He explains that electronics are ubiquitous but unevenly distributed in all kinds of objects including things like vehicles, cars and trucks.
“E-waste can become this very slippery concept that seems to be very straightforward, but it’s very telling that certain types of devices come to be associated with that term. When a whole series of other devices, like refrigerators, ovens, appliances, becomes an issue for policy makers and law makers, they’re confronted with this difficulty of how to legally define what they’re trying to regulate,” he says.
He uses the United States as an example due to its state jurisdiction. In two adjacent states, there might be two different lists of devices that count e-waste.
“And if you’re standing in one state, a VCR for example, is considered electronic waste but the next state over, it’s not. It’s like this horrendous notion of blood quantum in critical race studies,” he says.
Media in general, he notes, emphasizes what happens to post-consumer electronics and implies that getting rid of consumer electronics erases all of the e-waste generated by industries. He disagrees.
“That amount of waste [used to produce consumer electronics] vastly exceeds the amount of waste that we put into the waste stream as individual consumers.

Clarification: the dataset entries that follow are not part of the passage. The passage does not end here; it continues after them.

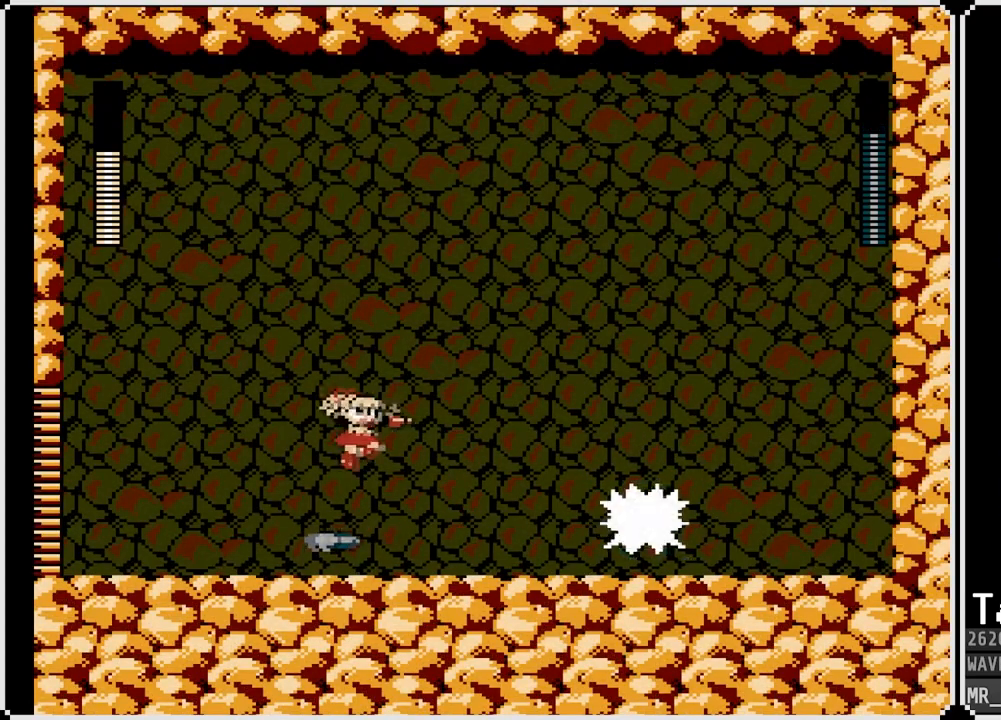
{"buttons": ["CROSS", "SQUARE", "DPAD_RIGHT"], "left_stick": "center", "right_stick": "center", "events": [[183, "SQUARE", "down"], [200, "DPAD_RIGHT", "up"], [267, "DPAD_RIGHT", "down"], [283, "SQUARE", "up"], [383, "SQUARE", "down"], [417, "CROSS", "down"]]}
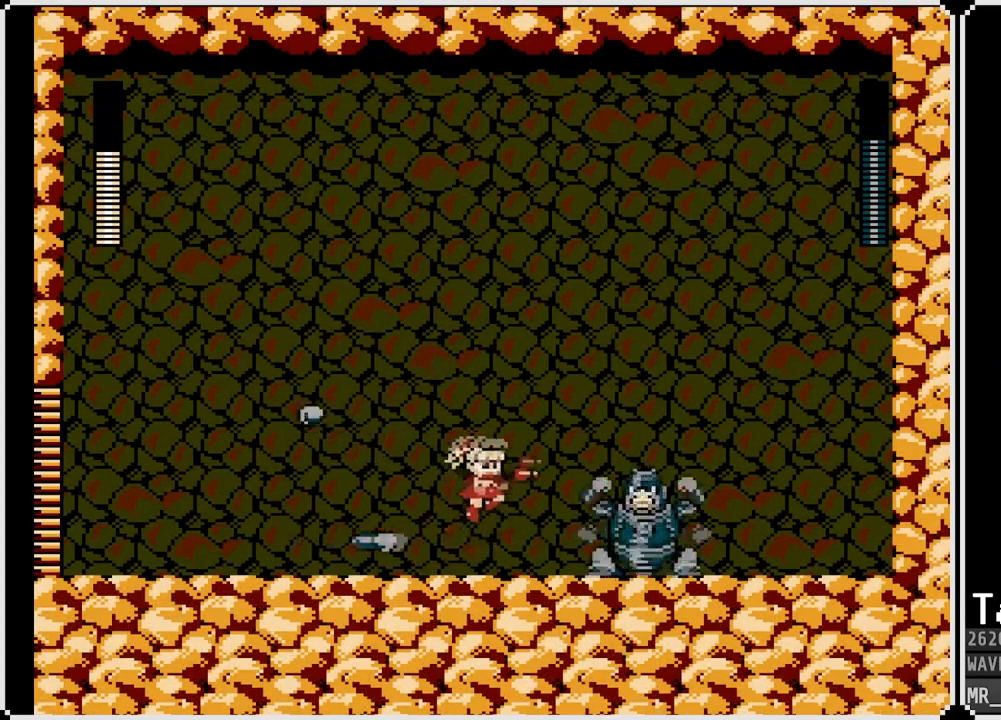
{"buttons": ["DPAD_RIGHT"], "left_stick": "center", "right_stick": "center", "events": [[50, "DPAD_LEFT", "down"], [50, "DPAD_RIGHT", "up"], [50, "DPAD_UP", "down"], [100, "DPAD_UP", "up"], [267, "CROSS", "up"], [267, "SQUARE", "up"], [317, "DPAD_RIGHT", "down"], [333, "DPAD_LEFT", "up"]]}
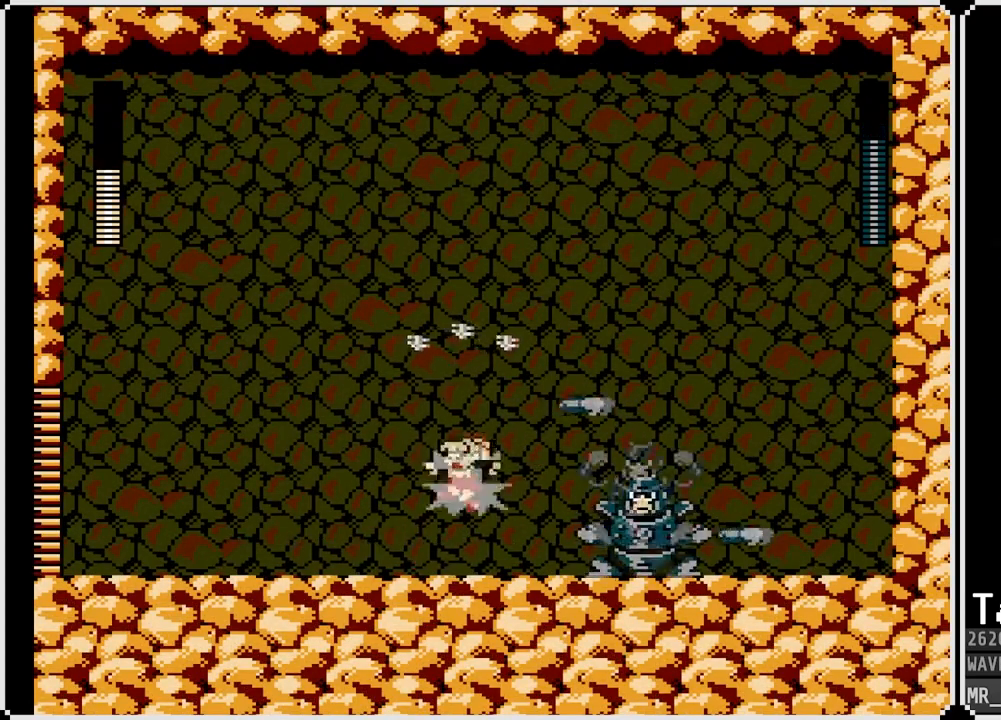
{"buttons": ["CROSS", "DPAD_DOWN", "DPAD_RIGHT"], "left_stick": "center", "right_stick": "center", "events": [[33, "DPAD_RIGHT", "up"], [167, "DPAD_RIGHT", "down"], [267, "DPAD_DOWN", "down"], [317, "CROSS", "down"]]}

Mining and manufacturing for electronics, the waste from those activities, is way more of a problem,” he says.
The more Lepawsky studies about e-waste, the more interested he gets in it.
“The more and more I get into it and the deeper and deeper I go, it does start to extend in so many ways for other kinds of contemporary social economic environmental problems – so many other problems that are not e-waste but have so many similarities that you can start talking about them as well,” he says.